August 2016
The 2015/2016 crop production summer season was defined as one of the worst droughts in a few generations of farmers. Some family farms might even be forced to cease farming or join up into large commercial farming units. This last year farmers were faced with an almost ultimate risk event which has been devastating in many instances.
The small or family producer will also need to assess their production methods and see were further efficiencies can be implemented.
Those who have come through with a reasonable late planted crop of maize, sunflowers or teff for seed and hay in some production areas will be faced, during August, with the detailed planning for the next season.
Financial and operational business plans will need to be presented by farm owners and managers to banks, commercial co-operatives and board members to motivate for funding of this critical next crop. Producing enough maize to enable the price to return to levels where agricultural enterprises can once again make profits will be very important to the agricultural sector and the country next year.
The successes and failures of the current season must be assessed very carefully so that the least risk operating plan for 2016/2017 can be put together.
Risk
Risk can be defined as any uncertainty that affects an individual's or business welfare and is often associated with adversity and loss. There are many sources of risk in agriculture ranging from crop price and yield risk to personal injury or poor health.

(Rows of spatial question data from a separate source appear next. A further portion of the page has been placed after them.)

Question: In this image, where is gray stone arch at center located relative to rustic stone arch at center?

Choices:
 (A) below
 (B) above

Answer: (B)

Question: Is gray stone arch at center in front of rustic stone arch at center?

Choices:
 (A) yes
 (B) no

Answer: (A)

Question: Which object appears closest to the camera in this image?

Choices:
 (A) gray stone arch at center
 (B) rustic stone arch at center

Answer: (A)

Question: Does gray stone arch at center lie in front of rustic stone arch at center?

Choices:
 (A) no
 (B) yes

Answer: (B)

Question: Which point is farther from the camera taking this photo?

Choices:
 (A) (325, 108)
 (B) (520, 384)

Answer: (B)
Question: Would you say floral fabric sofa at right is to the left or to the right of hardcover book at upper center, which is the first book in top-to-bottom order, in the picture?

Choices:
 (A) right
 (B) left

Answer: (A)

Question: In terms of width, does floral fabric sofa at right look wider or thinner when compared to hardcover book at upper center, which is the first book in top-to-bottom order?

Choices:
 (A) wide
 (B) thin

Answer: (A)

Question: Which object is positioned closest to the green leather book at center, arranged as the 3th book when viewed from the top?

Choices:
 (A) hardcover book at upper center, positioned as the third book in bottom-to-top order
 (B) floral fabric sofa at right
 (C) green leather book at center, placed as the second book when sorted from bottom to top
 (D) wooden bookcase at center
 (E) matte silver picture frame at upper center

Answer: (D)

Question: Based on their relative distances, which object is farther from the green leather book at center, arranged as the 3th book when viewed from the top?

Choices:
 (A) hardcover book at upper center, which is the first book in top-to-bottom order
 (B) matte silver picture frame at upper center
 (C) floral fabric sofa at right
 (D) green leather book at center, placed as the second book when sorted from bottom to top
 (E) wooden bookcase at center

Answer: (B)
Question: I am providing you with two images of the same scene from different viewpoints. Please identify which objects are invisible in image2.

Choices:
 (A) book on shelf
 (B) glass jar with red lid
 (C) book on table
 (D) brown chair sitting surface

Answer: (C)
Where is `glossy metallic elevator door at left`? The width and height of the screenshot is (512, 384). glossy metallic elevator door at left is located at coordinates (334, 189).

Risk management involves choosing among several alternatives that have been proven to work in your farming operation over past production years. Critical management and implementation of the right enterprises chosen in order to reduce the effects of the various types of risks to be encountered is required.
Under the current circumstances farmers need to stick to proven production practices on a few enterprises that have done well. Now is not the time for experimentation by going into enterprises where future risk assessment is not well known. Stick to what you know for now!
Major risks factors to be considered
Rainfall and moisture conservation
This last year certainly highlighted the difference between farmers that could manage production methods that conserved moisture in a crop fallow or a range of conservation farming methods from reduced tillage to full on no-till farming. Soils must be assessed for compaction and fertility. During August livestock, if included in the farming enterprise, must be managed in order to reduce any possible compaction on the lands to be used this season.
The lands to be planted should be worked as soon as possible to bring the soil surface into a state were planting can take place timeously. Make sure that your existing tractors and cultivation equipment and planters are in excellent condition. Use what you have and put tractor replacement off if possible. Many areas have received enough rainfall to top up the moisture in the soil profile. It will be critical to conserve this condition so that planting of the coming crop can be done on time with a minimum of early summer rainfall required.
Only use your best and well prepared soils that can be optimally utilised within your mechanisation capacity. One of the highest risks created in crop farming is undertaking to plant more land area than your existing tractors and equipment can handle.
Fertilisation
As fertiliser is one of the highest components in your gross margin cost analysis it is prudent to test all soils so that the least cost fertilisation programme can be used. Where there have been total crop failures, reduced rainfall and leaching of soil nutrients, Nitrogen in particular will be minimal. Only use fertilisation levels that will compensate this year's planned potential yield within the average yield obtained over the years. Put off building phosphate levels and liming of lands until the next crop income has been realised and assessed.
Gross margins
Do detailed costings on all the main crops to be considered and cut on fertiliser as mentioned above and chemical costs if possible. Only plant crops that have a proven production record on your farm and that have shown to be the most drought resistant. In some areas farmers intend to reduce the hectares planted to soybeans in favour of sunflowers or teff to reduce future production and income risk.
The futures market prices in July 2017 for the various crop commodities are shown below and can be used as a guideline for planning and assessing which crops you should plant. White maize R3 184, yellow maize R3 011, wheat (December 2017) R4 778, sunflowers (May 2017) R6 590, soybeans (May 2017) R7 056 and sorghum at R3 680.
Remember to take off the silo differential value for your area from the future maize price to get to the 'spot' or farmers pocket income per ton of product. The differential calculation is not taken into account for the soybean futures price.
Conclusion
Carry out a proper risk assessment of all relevant factors and farm within your management capability, mechanisation level and remaining financial resources.
Article submitted by a retired farmer.